* [THE TASK]
Your task is to copy the lines of the data below from the line holding "index pip: (110, 217)" through the line holding "thumb cmc: (81, 140)", inclusive, exactly and with nothing added.
*** MATERIAL SUPPLIED ***
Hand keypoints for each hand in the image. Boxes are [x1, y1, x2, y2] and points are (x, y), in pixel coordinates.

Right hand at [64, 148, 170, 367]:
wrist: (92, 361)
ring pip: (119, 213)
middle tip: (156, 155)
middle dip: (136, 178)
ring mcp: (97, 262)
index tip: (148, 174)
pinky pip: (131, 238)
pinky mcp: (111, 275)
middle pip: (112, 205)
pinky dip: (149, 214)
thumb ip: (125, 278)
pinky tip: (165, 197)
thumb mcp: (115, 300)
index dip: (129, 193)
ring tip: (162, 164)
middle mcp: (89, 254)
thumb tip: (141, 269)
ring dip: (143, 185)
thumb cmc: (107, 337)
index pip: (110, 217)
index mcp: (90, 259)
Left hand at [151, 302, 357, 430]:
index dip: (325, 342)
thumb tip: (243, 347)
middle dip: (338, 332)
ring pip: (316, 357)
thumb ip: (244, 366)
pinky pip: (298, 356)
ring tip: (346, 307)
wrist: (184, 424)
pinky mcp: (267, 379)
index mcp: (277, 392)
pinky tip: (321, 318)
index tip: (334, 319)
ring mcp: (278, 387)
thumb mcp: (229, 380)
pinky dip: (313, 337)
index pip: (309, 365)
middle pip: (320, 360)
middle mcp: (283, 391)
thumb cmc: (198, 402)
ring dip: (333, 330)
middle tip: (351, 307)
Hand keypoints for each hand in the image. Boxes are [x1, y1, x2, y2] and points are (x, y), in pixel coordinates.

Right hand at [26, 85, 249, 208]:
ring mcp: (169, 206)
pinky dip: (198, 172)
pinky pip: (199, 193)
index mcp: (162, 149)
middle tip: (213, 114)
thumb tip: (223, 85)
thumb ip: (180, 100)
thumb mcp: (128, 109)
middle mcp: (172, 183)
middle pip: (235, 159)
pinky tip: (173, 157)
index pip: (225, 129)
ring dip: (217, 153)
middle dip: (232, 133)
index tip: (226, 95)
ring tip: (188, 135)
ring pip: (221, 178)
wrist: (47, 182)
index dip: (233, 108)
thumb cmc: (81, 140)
*** End of MATERIAL SUPPLIED ***
*** MATERIAL SUPPLIED ***
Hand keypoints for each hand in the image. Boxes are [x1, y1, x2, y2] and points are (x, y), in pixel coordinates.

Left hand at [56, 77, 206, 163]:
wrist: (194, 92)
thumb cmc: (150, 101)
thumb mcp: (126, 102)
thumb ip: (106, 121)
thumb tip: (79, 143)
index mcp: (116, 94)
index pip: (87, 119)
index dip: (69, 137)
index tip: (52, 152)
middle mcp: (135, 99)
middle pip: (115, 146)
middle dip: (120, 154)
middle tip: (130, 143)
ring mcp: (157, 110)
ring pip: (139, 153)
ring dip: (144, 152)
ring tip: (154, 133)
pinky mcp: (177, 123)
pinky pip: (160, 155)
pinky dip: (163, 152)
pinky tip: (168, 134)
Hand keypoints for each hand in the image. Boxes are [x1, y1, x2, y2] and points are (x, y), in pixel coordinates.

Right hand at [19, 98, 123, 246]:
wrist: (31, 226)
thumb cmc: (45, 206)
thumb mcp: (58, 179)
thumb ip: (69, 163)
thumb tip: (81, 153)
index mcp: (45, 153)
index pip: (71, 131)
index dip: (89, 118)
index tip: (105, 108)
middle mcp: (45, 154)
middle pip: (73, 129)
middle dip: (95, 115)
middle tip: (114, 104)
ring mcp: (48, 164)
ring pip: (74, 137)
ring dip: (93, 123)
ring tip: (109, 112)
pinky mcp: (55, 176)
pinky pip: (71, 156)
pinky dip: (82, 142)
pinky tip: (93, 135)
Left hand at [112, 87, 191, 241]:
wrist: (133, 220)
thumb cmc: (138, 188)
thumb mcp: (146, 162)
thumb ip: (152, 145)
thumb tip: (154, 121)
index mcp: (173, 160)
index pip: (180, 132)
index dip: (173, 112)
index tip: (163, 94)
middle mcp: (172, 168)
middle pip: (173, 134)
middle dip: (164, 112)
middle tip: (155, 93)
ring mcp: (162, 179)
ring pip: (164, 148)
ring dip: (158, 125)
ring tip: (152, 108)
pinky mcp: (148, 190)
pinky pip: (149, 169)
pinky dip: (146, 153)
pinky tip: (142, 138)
*** End of MATERIAL SUPPLIED ***
*** MATERIAL SUPPLIED ***
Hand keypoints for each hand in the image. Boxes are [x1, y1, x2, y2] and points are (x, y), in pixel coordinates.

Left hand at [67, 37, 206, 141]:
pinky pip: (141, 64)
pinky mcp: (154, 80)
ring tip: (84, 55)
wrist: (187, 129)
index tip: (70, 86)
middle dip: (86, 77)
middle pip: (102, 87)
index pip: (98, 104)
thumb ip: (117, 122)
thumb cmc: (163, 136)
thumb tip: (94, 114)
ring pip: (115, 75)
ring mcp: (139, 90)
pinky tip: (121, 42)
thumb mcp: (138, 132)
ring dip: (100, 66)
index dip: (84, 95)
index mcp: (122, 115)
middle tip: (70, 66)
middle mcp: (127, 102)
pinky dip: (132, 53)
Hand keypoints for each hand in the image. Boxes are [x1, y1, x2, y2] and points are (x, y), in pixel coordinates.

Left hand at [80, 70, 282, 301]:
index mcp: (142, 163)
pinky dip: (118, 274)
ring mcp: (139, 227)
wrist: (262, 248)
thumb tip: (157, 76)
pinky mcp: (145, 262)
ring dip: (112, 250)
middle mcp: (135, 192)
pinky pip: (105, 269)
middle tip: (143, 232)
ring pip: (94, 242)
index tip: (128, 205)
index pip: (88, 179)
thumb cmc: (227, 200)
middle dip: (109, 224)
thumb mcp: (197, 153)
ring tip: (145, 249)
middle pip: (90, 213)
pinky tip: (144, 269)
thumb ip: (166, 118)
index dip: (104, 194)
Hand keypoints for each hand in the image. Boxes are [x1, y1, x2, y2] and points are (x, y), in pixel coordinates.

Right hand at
*** End of MATERIAL SUPPLIED ***
* [RESPONSE]
index pip: (110, 217)
index mcp: (90, 259)
Left hand at [151, 302, 357, 430]:
index dip: (325, 342)
thumb tip: (243, 347)
middle dip: (338, 332)
ring pip: (316, 357)
thumb ip: (244, 366)
pinky pip: (298, 356)
ring tip: (346, 307)
wrist: (184, 424)
pinky mcp: (267, 379)
index mcp: (277, 392)
pinky tip: (321, 318)
index tip: (334, 319)
ring mcp: (278, 387)
thumb mcp: (229, 380)
pinky dip: (313, 337)
index pip: (309, 365)
middle pip: (320, 360)
middle mcp: (283, 391)
thumb cmc: (198, 402)
ring dip: (333, 330)
middle tip: (351, 307)
Hand keypoints for each hand in the image. Boxes are [x1, y1, x2, y2] and points are (x, y), in pixel coordinates.

Right hand at [26, 85, 249, 208]:
ring mcp: (169, 206)
pinky dip: (198, 172)
pinky pip: (199, 193)
index mcp: (162, 149)
middle tip: (213, 114)
thumb tip: (223, 85)
thumb ip: (180, 100)
thumb mcp: (128, 109)
middle mcp: (172, 183)
middle pip: (235, 159)
pinky tip: (173, 157)
index pip: (225, 129)
ring dip: (217, 153)
middle dip: (232, 133)
index tip: (226, 95)
ring tip: (188, 135)
ring pip: (221, 178)
wrist: (47, 182)
index dip: (233, 108)
thumb cmc: (81, 140)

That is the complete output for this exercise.